Actions to take
(a) In the CPU cooling problem, what thermal conductivity is given for the silicon chip?
(b) Duplicate the CPU cooling problem word for word, everything from "## Cooling a" down to "and front surfaces?".

Selected extract
## Cooling a CPU

A square silicon chip with a thermal conductivity of 150 W/m∙K is of width w = 7 mm on a side and of thickness t = 2 mm. The chip is mounted in a substrate such that its side and back surfaces are insulated, while the front surface is exposed to a coolant. If 60 W are being dissipated in circuits mounted to the back surface of the chip, what is the steady-state temperature difference between back and front surfaces?

##
__
__**Hint**

**Hint**

Fourier's Law of Conduction:

$$$P=\dot{Q}=kA\frac{\Delta T}{t}$$$

where
$$P$$
is power,
$$\dot{Q}$$
is the rate of heat transfer,
$$k$$
is the thermal conductivity,
$$A$$
is the surface area perpendicular to the heat transfer direction,
$$\Delta T$$
is the change in temperature, and
$$t$$
is the thickness.

##
__
__**Hint 2**

**Hint 2**

Because the silicon chip is a square profile:

$$$A=w^2$$$

where
$$w$$
is the width.

*Assumptions*: (1) Steady state conditions, (2) Constant properties, (3) Uniform heat dissipation, (4) Negligible heat loss from back and sides, (5) One-dimensional conduction chip.

All the electrical power dissipated at the chip's back surface is transferred by conduction. From Fourier's Law of Conduction:

$$$P=\dot{Q}=kA\frac{\Delta T}{t}$$$

where
$$P$$
is power,
$$\dot{Q}$$
is the rate of heat transfer,
$$k$$
is the thermal conductivity,
$$A$$
is the surface area perpendicular to the heat transfer direction,
$$\Delta T$$
is the change in temperature, and
$$t$$
is the thickness.

Rearranging the formula to solve for the temperature difference:

$$$\Delta T=\frac{t\cdot P}{kw^{2}}=\frac{0.002m\cdot 60W}{150W/m\cdot K(0.007m)^{2}}=16.33K$$$

16.33 K

Data extract
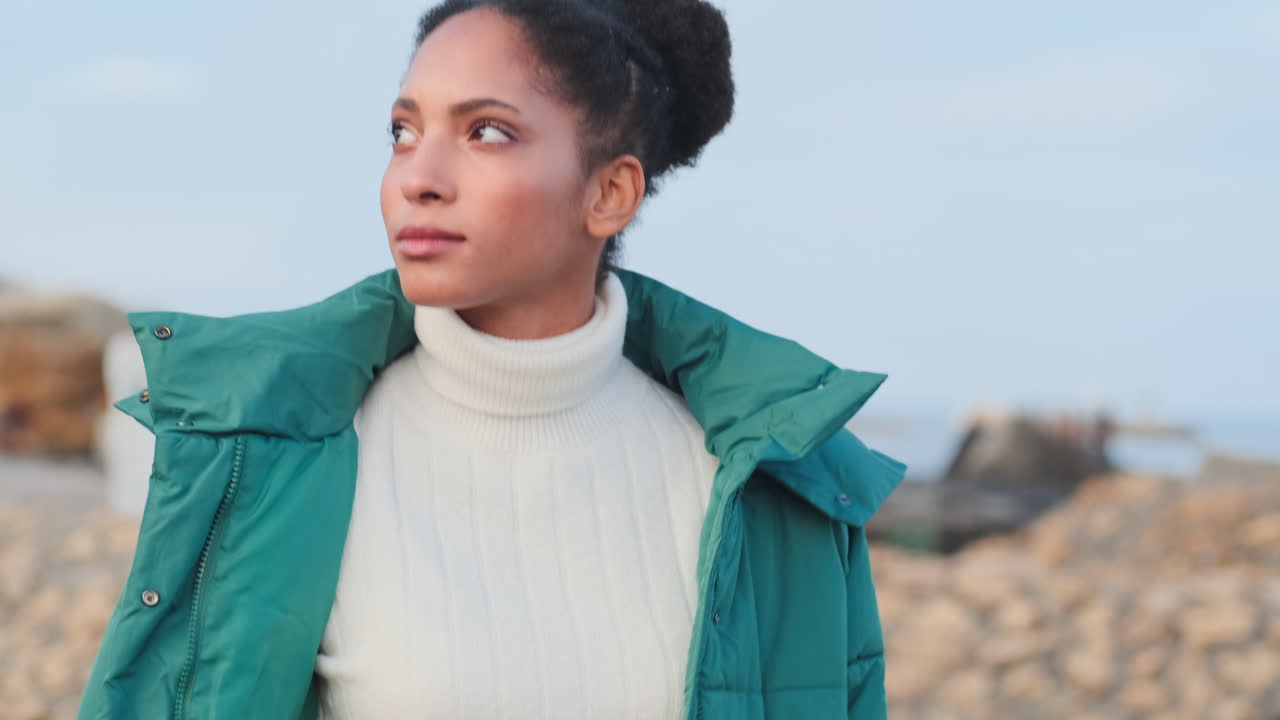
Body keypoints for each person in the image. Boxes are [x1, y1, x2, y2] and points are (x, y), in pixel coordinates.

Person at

Solutions for each task
(a) 150 W/m∙K

(b)
## Cooling a CPU

A square silicon chip with a thermal conductivity of 150 W/m∙K is of width w = 7 mm on a side and of thickness t = 2 mm. The chip is mounted in a substrate such that its side and back surfaces are insulated, while the front surface is exposed to a coolant. If 60 W are being dissipated in circuits mounted to the back surface of the chip, what is the steady-state temperature difference between back and front surfaces?